Exercise instructions:
1/ In the thread on proving √2 − √3 irrational, what expression does Answer 1 show to be equal to √6?
2/ From the thread on proving √2 − √3 irrational, extract the text from "Multiplying - 1" up to and including "- √3 is an irrational number.".
3/ Continue the math thread on proving √2 − √3 irrational, starting right after its last line.

Passage for review:
══════════════════════════════
Question

Prove that √2-√3 irrational

Answer 1

Let √2 - √3 be equal to a rational number x.

→  x = √2 - √3

On squaring both the sides we get,

→  x² = (√2 - √3)²

→  x² = √2² + √3² - 2 • √2 • √3

→  x² = 2 + 3 - 2√6

→  x² - 5 = - 2√6

Multiplying - 1 at both the sides,

→  5 - x² = 2√6

→ (5 - x²)/2 = √6

Thus, √6 is in p/q form which is a rational number but this contradicts the fact that √6 is an irrational number.

Therefore, √2 - √3 is an irrational number.

→ Q.E.D

Answer 2

Let us assume that $\sqrt{2} \: - \: \sqrt{3}$ is an Irrational Number.
══════════════════════════════
[Records excerpted from a collection]
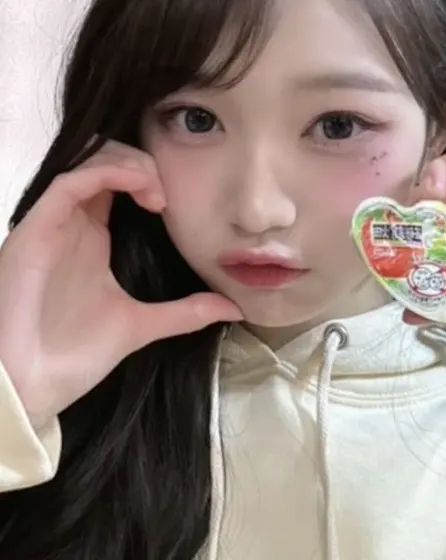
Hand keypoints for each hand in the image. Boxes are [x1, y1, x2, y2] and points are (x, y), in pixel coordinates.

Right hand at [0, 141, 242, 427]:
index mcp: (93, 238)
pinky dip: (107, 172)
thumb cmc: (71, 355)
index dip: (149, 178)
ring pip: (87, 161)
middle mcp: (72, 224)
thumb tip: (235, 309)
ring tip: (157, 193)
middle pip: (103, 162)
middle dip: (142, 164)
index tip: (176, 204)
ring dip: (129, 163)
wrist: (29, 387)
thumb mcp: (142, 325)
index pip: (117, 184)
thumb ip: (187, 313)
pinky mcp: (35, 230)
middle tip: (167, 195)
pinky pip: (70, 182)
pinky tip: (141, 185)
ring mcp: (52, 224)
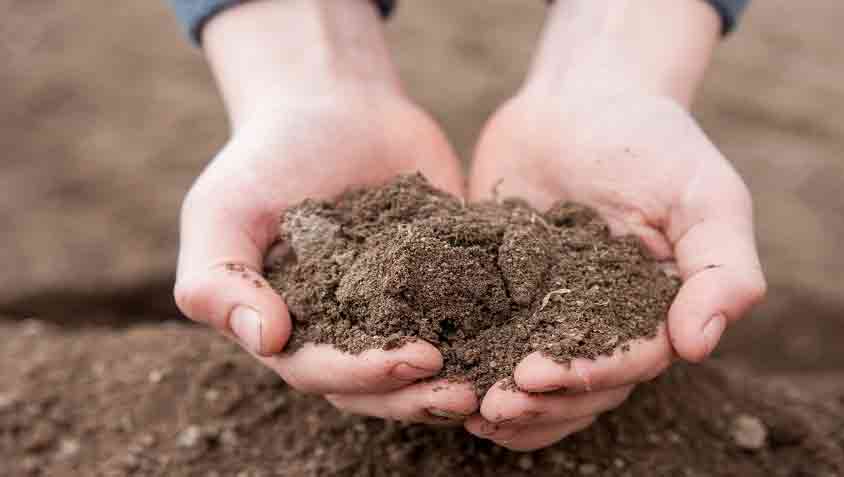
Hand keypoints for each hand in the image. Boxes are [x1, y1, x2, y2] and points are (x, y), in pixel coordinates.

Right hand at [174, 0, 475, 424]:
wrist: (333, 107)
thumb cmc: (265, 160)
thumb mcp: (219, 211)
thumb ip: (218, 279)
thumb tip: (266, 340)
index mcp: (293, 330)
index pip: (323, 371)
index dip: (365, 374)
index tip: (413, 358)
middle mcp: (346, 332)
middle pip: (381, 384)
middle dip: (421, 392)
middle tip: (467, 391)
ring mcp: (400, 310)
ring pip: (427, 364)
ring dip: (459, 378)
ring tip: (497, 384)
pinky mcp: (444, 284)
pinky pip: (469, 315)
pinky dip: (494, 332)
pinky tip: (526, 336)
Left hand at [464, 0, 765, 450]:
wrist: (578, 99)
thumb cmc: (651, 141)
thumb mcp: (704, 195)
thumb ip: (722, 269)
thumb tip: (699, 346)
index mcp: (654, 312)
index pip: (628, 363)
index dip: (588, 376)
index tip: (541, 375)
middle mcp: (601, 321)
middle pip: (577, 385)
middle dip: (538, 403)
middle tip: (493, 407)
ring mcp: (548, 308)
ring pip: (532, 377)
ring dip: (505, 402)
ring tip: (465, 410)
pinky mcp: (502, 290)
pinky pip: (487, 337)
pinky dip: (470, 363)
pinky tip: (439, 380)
══════════════════════════════
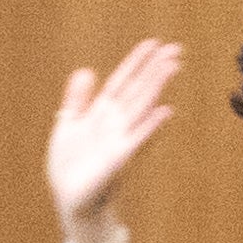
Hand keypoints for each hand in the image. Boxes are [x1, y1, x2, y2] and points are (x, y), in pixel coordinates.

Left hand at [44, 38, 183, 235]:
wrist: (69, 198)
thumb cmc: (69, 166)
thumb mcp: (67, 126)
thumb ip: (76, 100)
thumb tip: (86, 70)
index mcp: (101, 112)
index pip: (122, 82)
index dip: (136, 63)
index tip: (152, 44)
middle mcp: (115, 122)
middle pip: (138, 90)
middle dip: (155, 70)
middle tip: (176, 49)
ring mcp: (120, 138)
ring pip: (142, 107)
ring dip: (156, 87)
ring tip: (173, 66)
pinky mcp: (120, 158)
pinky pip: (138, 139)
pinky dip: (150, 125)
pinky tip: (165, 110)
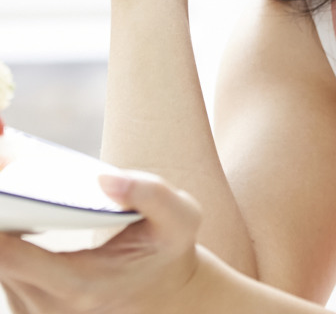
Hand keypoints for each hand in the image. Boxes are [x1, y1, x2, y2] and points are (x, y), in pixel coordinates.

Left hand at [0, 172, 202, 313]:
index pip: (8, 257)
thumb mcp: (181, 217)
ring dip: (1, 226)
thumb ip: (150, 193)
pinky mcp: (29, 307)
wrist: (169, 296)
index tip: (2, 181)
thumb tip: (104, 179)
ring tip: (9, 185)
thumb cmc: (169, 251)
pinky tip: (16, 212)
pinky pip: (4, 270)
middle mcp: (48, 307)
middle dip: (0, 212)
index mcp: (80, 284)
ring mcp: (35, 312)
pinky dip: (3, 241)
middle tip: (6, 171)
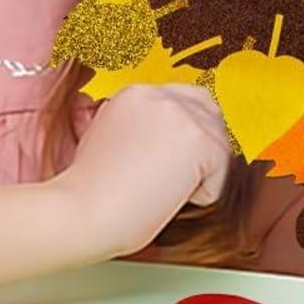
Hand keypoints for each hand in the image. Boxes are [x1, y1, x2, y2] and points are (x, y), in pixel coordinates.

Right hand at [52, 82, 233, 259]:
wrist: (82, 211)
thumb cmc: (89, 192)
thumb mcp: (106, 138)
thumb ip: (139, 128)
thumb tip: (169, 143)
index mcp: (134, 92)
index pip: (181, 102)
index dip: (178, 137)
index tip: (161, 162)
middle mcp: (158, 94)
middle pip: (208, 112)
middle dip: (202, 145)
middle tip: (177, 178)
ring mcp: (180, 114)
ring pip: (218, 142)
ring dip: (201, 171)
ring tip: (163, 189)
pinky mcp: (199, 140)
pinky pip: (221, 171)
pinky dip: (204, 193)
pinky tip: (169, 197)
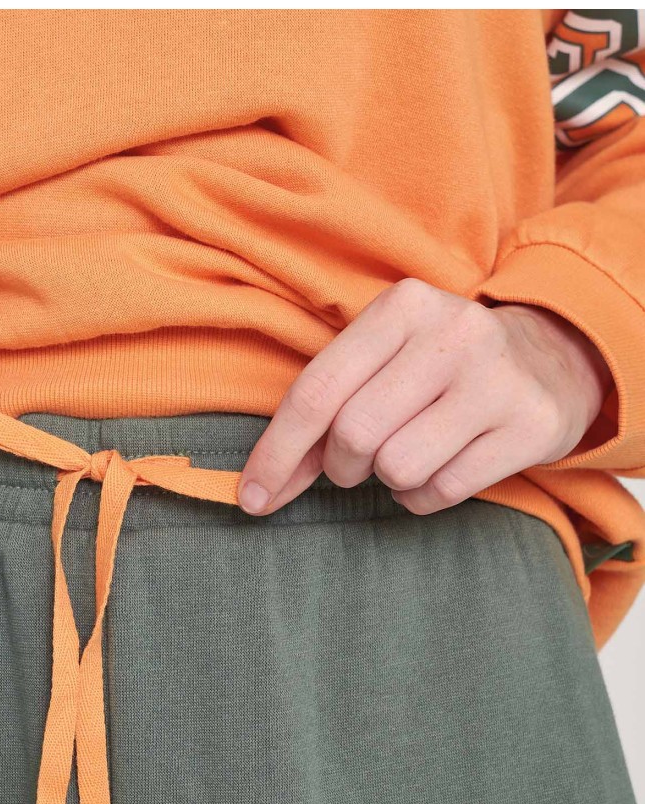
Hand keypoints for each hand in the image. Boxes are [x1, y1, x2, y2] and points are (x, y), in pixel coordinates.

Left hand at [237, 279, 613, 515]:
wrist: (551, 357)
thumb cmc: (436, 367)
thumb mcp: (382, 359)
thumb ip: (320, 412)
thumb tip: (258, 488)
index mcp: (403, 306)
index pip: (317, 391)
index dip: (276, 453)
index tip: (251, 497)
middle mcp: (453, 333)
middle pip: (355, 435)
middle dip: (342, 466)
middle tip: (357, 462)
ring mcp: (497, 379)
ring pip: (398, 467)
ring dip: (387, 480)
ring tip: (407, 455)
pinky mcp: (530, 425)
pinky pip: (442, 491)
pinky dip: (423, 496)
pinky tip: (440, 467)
══════════════════════════════
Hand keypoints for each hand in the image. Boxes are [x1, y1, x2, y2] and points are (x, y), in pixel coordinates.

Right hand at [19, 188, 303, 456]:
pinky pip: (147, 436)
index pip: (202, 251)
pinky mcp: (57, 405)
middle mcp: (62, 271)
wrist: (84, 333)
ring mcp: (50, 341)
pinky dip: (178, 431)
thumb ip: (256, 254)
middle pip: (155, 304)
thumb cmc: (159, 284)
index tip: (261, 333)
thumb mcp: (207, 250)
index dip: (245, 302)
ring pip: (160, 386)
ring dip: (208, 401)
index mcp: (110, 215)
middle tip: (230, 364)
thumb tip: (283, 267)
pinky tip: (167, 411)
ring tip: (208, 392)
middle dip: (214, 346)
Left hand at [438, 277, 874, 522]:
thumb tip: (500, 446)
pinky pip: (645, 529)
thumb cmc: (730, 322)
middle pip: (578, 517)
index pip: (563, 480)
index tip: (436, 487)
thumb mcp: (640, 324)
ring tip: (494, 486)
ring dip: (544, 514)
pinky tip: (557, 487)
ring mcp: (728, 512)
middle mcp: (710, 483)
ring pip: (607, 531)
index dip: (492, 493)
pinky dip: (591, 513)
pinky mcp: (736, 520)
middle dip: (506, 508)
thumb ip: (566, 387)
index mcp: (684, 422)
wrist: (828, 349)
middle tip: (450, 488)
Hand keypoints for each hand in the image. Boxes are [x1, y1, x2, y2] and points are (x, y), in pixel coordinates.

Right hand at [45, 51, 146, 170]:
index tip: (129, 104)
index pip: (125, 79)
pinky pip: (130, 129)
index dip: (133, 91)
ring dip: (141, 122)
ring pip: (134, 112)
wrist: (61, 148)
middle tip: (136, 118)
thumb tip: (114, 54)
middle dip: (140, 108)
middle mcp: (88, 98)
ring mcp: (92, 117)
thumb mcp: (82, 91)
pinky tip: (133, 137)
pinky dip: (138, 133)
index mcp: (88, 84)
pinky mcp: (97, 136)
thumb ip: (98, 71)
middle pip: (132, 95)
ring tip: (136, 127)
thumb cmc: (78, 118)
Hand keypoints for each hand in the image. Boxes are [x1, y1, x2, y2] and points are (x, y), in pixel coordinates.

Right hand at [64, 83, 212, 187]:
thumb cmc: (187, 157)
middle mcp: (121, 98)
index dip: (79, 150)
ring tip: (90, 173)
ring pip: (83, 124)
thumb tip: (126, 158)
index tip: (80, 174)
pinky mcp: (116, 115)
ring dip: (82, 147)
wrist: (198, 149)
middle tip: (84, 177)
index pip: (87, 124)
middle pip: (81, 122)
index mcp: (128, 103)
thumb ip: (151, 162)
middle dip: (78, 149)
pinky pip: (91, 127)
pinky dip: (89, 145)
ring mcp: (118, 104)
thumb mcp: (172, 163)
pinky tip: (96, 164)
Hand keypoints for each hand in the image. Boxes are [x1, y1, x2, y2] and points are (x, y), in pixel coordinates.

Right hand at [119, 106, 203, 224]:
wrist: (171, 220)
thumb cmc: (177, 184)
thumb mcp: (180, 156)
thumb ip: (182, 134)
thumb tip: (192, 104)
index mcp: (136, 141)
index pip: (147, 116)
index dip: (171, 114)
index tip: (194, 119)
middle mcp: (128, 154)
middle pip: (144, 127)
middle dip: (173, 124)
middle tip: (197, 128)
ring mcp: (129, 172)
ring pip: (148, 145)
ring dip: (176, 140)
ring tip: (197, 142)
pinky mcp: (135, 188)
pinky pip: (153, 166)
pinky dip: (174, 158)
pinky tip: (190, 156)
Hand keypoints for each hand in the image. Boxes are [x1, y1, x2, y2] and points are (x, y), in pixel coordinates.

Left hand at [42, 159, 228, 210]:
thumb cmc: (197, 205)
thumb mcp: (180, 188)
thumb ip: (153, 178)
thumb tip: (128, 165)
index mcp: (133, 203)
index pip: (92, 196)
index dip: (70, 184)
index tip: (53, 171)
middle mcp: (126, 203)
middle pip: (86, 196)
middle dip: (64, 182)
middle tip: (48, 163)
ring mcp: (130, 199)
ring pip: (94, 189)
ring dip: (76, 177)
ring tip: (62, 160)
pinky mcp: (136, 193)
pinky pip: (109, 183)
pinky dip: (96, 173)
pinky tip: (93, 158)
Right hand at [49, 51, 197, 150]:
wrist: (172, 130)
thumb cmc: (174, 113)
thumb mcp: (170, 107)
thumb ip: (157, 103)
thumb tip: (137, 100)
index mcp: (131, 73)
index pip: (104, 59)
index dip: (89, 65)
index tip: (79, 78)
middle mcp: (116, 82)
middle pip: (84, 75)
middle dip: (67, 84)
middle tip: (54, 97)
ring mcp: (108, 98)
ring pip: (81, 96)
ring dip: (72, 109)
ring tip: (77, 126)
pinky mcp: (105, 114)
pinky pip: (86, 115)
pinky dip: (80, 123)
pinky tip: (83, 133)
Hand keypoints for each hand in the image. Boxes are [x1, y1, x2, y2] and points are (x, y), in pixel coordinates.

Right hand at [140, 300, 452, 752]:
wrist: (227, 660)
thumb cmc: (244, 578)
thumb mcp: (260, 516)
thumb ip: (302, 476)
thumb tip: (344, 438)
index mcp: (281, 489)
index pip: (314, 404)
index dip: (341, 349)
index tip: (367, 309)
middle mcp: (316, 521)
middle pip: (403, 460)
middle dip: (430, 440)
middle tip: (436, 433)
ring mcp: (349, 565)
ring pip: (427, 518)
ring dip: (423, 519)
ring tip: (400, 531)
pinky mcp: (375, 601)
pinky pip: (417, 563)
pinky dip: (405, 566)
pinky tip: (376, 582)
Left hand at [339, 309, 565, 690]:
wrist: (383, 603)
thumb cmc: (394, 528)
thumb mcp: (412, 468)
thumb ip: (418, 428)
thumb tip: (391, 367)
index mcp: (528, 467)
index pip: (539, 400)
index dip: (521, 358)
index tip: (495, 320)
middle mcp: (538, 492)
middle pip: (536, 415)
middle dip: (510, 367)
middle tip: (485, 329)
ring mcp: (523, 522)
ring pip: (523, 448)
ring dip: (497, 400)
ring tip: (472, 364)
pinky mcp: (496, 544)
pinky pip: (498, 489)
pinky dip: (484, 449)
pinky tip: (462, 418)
══════════════════════════════
Task-by-task results:
1/ (5 − x²)/2

2/
Multiplying - 1 at both the sides,

→  5 - x² = 2√6

→ (5 - x²)/2 = √6

Thus, √6 is in p/q form which is a rational number but this contradicts the fact that √6 is an irrational number.

Therefore, √2 - √3 is an irrational number.

3/
$\sqrt{2} \: - \: \sqrt{3}$ = $\dfrac{a}{b}$

Squaring on both sides;

Using identify (a - b)² = a² - 2ab + b²

${(\sqrt{2} \: - \: \sqrt{3} )}^{2}$ = ${ (\dfrac{a}{b} )}^{2}$

2 - $2 \sqrt{6}$ + 3 = $\dfrac{ {a}^{2} }{ {b}^{2} }$

5 - $2 \sqrt{6}$ = $\dfrac{ {a}^{2} }{ {b}^{2} }$

- $2 \sqrt{6}$ = $\dfrac{ {a}^{2} }{ {b}^{2} }$ - 5

- $2 \sqrt{6}$ = $\dfrac{ {a}^{2} \: - \: 5 {b}^{2} }{ {b}^{2} }$

$2 \sqrt{6}$ = $\dfrac{ {- \: a}^{2} \: + \: 5 {b}^{2} }{ {b}^{2} }$

$\sqrt{6}$ = ${( \dfrac{1}{2}) (\dfrac{ { - \: a}^{2} \: + \: 5 {b}^{2} }{ {b}^{2} })}$

Here;

${( \dfrac{1}{2}) (\dfrac{ { - \: a}^{2} \: + \: 5 {b}^{2} }{ {b}^{2} })}$ is a Rational Number.

$\sqrt{6}$ is also a rational number. But we know that $\sqrt{6}$ is an Irrational Number.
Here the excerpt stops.